To raise money for the Multidisciplinary Association for Psychedelic Studies  (MAPS), the organization is auctioning off a floatation tank used by Timothy Leary near the end of his life.

MAPS raises money and lobbies for research in using psychedelic (entheogenic) drugs in mental-health treatments. I donate to them and have the MAPS hoodie to show for it, but a $5,000 opening bid is a little rich for my blood.

But I did try the floatation tank experience, back in the early 1980s. From Wikipedia:

Flotation therapy developed from the research work of John Lilly although he was not primarily interested in therapy, rather in the effect of sensory deprivation on the human brain and mind.

People using early float tanks discovered that they enjoyed the experience and that the relaxed state was also a healing state for many conditions including stress, anxiety, pain, swelling, insomnia and jet lag.

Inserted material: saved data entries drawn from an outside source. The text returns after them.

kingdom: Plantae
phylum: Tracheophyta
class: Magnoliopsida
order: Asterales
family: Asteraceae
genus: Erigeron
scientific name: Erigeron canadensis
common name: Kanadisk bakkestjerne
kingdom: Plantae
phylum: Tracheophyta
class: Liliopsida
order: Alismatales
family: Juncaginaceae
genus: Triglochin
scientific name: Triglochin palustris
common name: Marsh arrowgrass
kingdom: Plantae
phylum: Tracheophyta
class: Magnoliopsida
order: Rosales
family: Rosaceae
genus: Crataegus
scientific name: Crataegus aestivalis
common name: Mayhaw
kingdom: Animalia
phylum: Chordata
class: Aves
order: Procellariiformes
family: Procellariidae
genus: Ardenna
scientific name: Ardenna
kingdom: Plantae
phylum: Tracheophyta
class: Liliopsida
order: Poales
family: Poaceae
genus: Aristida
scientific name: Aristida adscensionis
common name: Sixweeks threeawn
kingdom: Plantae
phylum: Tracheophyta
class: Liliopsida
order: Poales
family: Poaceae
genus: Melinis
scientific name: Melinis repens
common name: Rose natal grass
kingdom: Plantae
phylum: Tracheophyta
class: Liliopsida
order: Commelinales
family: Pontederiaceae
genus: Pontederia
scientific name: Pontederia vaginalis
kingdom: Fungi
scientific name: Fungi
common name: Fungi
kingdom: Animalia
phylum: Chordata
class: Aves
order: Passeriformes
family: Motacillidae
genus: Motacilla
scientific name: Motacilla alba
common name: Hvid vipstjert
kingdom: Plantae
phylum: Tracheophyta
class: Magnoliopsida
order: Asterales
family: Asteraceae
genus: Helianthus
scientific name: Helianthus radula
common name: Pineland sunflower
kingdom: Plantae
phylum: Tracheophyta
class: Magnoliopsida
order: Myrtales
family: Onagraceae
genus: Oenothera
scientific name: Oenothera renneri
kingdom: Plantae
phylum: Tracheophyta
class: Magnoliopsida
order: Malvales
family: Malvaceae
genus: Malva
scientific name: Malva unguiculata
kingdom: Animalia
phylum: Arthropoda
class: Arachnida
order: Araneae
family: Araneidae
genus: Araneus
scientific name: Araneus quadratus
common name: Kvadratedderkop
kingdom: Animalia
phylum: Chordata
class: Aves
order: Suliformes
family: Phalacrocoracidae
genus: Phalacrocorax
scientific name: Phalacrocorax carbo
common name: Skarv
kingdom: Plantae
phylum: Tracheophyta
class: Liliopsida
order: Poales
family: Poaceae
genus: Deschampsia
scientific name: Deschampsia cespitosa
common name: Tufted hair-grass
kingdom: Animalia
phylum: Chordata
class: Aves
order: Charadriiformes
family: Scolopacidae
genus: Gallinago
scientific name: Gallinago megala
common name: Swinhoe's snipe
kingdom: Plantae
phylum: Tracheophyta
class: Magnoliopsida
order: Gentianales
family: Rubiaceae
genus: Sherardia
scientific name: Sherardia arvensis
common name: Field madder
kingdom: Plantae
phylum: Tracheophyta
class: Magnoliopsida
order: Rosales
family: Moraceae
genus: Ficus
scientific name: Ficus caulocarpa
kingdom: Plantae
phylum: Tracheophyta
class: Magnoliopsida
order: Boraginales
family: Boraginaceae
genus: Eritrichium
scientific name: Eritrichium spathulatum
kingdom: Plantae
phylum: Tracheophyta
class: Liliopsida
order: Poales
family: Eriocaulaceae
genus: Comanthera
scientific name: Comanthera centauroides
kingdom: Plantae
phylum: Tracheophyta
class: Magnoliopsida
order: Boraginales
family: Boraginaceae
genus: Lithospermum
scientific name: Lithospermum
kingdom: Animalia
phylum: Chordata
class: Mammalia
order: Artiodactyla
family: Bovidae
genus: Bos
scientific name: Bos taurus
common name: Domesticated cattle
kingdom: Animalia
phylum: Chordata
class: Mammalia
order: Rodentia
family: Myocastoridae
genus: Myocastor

As a result float tanks were produced for commercial uses and commercial float centres offering flotation therapy opened in several countries during the period from 1980 to the present day when there are hundreds of flotation centres in dozens of countries. In almost all cases these float centres offer wellness treatments and in particular the release of stress.

And it was John Lilly himself who donated this tank originally.

I found the experience restful and relaxing, but I did it without the DMT or LSD that made it really “cosmic” for some folks.

In the early 1990s I attended a nature-writing workshop at New Buffalo in Arroyo Hondo, New Mexico. In the late 1960s, funded by one guy’s inheritance, it was a famous commune, until it suffered the typical fate of being overrun by losers and freeloaders, and the residents shut the gates, so to speak. When I was there, the owners were trying to make it a mini-conference center and extremely crunchy B&B.

There was a sign in the main room, which read something like, “Timothy Leary slept here. Or maybe he stayed up all night.”